Removal of old Tempo Search and Loki Search in Tempo
Generally available in all editions of Grafana
Removal of old Tempo Search tab
In Grafana v10.1, we added a Tempo search editor powered by TraceQL (search tab). We also recommended using this new editor over the older non-TraceQL powered editor.
The older non-TraceQL powered editor has been removed. Any existing queries using the older editor will be automatically migrated to the new TraceQL-powered editor.
The new TraceQL-powered editor makes it much easier to build your query by way of static filters, better input/selection validation, copy query to the TraceQL tab, query preview, dedicated status filter, and the ability to run aggregate by (metrics summary) queries.
Refer to Query tracing data to learn more.
Removal of Loki Search tab in Tempo
The Loki Search tab has been around since before we could natively query Tempo for traces. This search is used by a low number of users in comparison to the TraceQL-powered editor (Search tab) or the TraceQL tab itself.

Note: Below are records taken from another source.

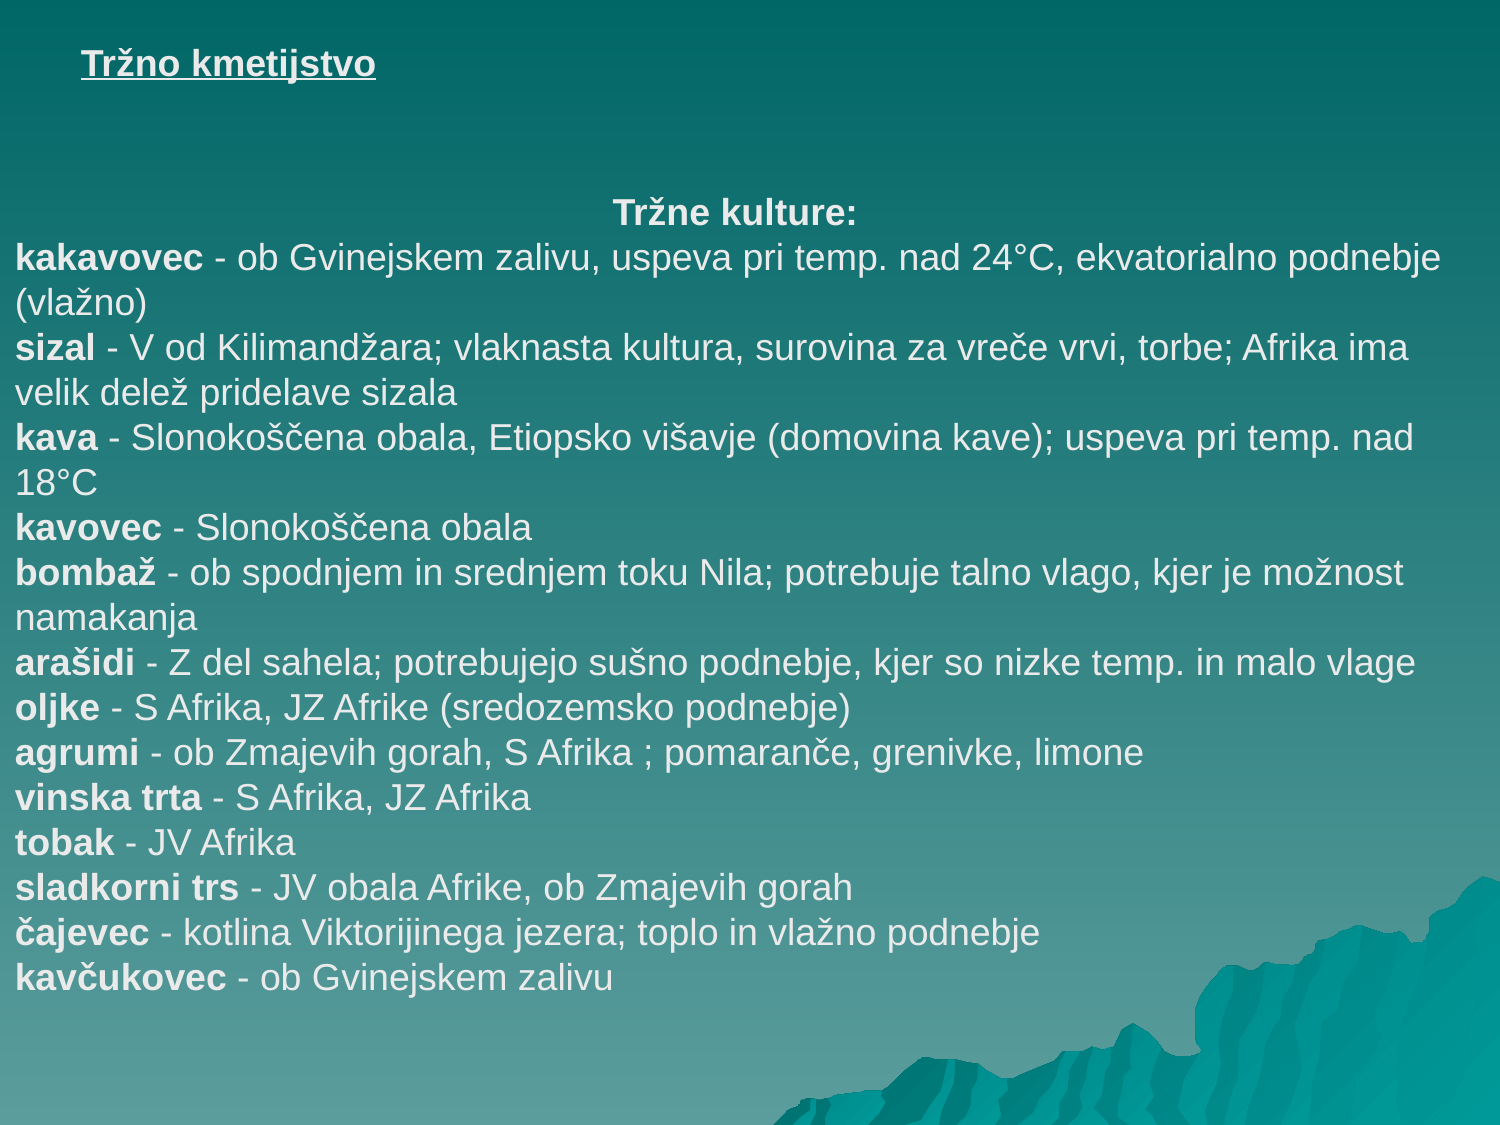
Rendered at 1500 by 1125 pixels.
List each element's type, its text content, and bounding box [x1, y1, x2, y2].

text_box Tržno kmetijstvo [66, 31, 392, 92]
text_box Tržne kulture: kakavovec - ob Gvinejskem zalivu, uspeva pri temp. nad 24°C, ekvatorialno podnebje (vlažno) sizal - V od Kilimandžara; vlaknasta kultura, surovina za vreče vrvi, torbe; Afrika ima velik delež pridelave sizala kava - Slonokoščena obala, Etiopsko višavje (domovina kave); uspeva pri temp. nad 18°C kavovec - Slonokoščena obala bombaž - ob spodnjem in srednjem toku Nila; potrebuje talno vlago, kjer je možnost namakanja arašidi - Z del sahela; potrebujejo sušno podnebje, kjer so nizke temp. in malo vlage oljke - S Afrika, JZ Afrike (sredozemsko podnebje) agrumi - ob Zmajevih gorah, S Afrika ; pomaranče, grenivke, limone vinska trta - S Afrika, JZ Afrika tobak - JV Afrika sladkorni trs - JV obala Afrike, ob Zmajevih gorah čajevec - kotlina Viktorijinega jezera; toplo in vlažno podnebje kavčukovec - ob Gvinejskem zalivu [0, 180, 1471, 1006]
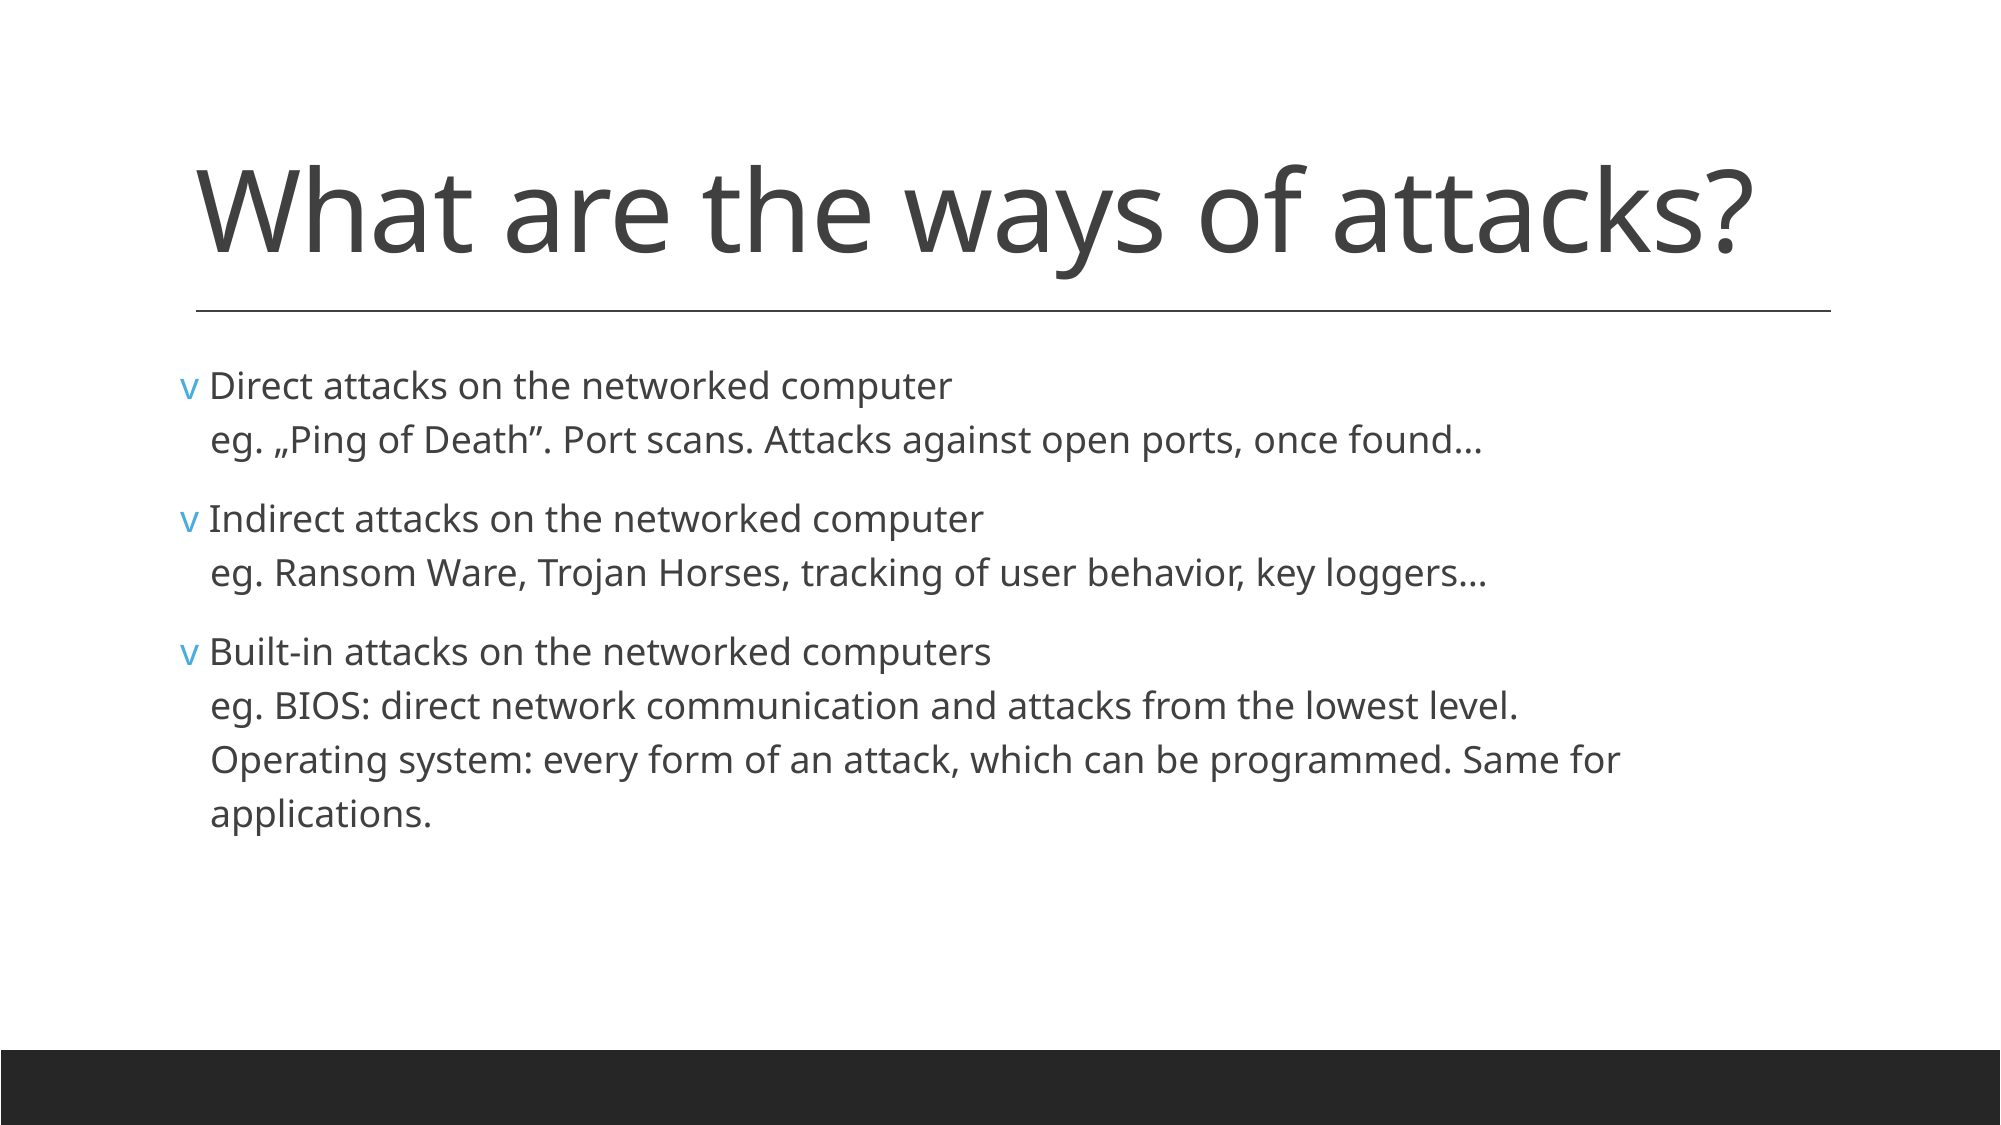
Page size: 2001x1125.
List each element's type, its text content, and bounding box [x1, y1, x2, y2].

list Direct attacks on the networked computer eg. „Ping of Death”. Port scans. Attacks against open ports, once found… Indirect attacks on the networked computer eg. Ransom Ware, Trojan Horses, tracking of user behavior, key loggers… Built-in attacks on the networked computers eg. BIOS: direct network communication and attacks from the lowest level. Operating system: every form of an attack, which can be programmed. Same for applications. [180, 345, 1831, 963]
title What are the ways of attacks? [180, 47, 1831, 286]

If you would like to see what logs are linked to a specific trace or service, you can use the Trace to logs feature, which provides an easy way to create a custom link and set an appropriate time range if necessary.

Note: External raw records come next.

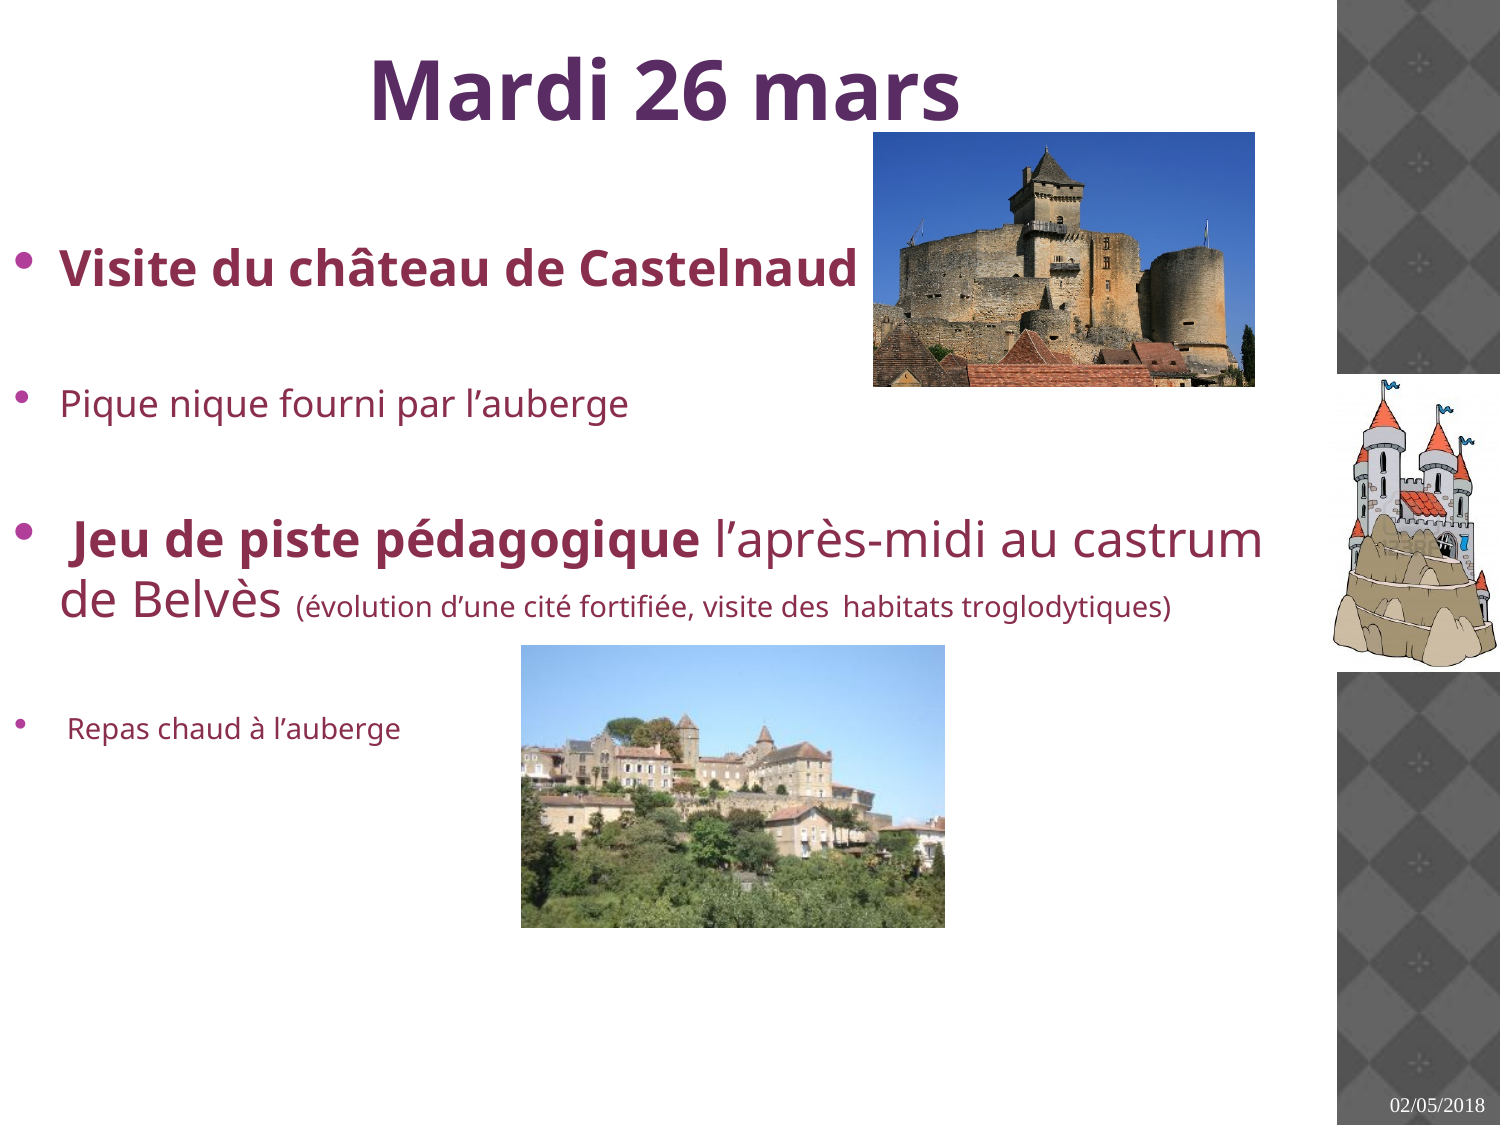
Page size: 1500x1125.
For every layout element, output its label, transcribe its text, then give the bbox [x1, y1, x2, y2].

picture [521, 645, 945, 928]
picture [1329, 0, 1500, 1125]
picture [873, 132, 1255, 387]
text_box Mardi 26 mars Visite du château de Castelnaud Pique nique fourni par l’auberge Jeu de piste pédagogique l’après-midi au castrum de Belvès (évolution d’une cité fortifiée, visite des habitats troglodytiques) Repas chaud à l’auberge [0, 29, 1330, 997]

MSSQL: Windows Active Directory (Kerberos) authentication
[an error occurred while processing the directive]Generally available in Grafana Open Source and Enterprise
You can now use Windows Active Directory (or Kerberos) to authenticate to MSSQL servers from Grafana.
There are four primary ways to authenticate from Grafana to a MSSQL instance with Windows Active Directory:
- Windows Active Directory username and password
- Specify the path to a valid keytab file.
- Specify the path to an up to date credential cache.
- Specify the path to a JSON document that holds information about several credential caches and the user and database for each one.
To get started, refer to the Getting Started documentation for MSSQL.
Authentication and authorization
New strong password policy
Available in public preview in Grafana Open Source and Enterprise
If you manage your users using Grafana’s built-in basic authorization as an identity provider, consider enabling our new strong password policy feature.
Starting with Grafana v11.0, you can enable an opinionated strong password policy feature. This configuration option validates all password updates to comply with our strong password policy.
To learn more about Grafana’s strong password policy, refer to the documentation.
Anonymous users are billed in Grafana Enterprise
Generally available in Grafana Enterprise
We are announcing a license change to the anonymous access feature in Grafana 11. As you may already be aware, anonymous access allows users access to Grafana without login credentials. Anonymous access was an early feature of Grafana to share dashboards; however, we recently introduced Public Dashboards which allows you to share dashboards in a more secure manner. We also noticed that anonymous access inadvertently resulted in user licensing issues. After careful consideration, we have decided to charge for the continued use of anonymous access starting in Grafana 11.
Affected Grafana versions
Anonymous authentication is disabled by default in Grafana Cloud. This licensing change only affects Grafana Enterprise (self-managed) edition. Anonymous users will be charged as active users in Grafana Enterprise.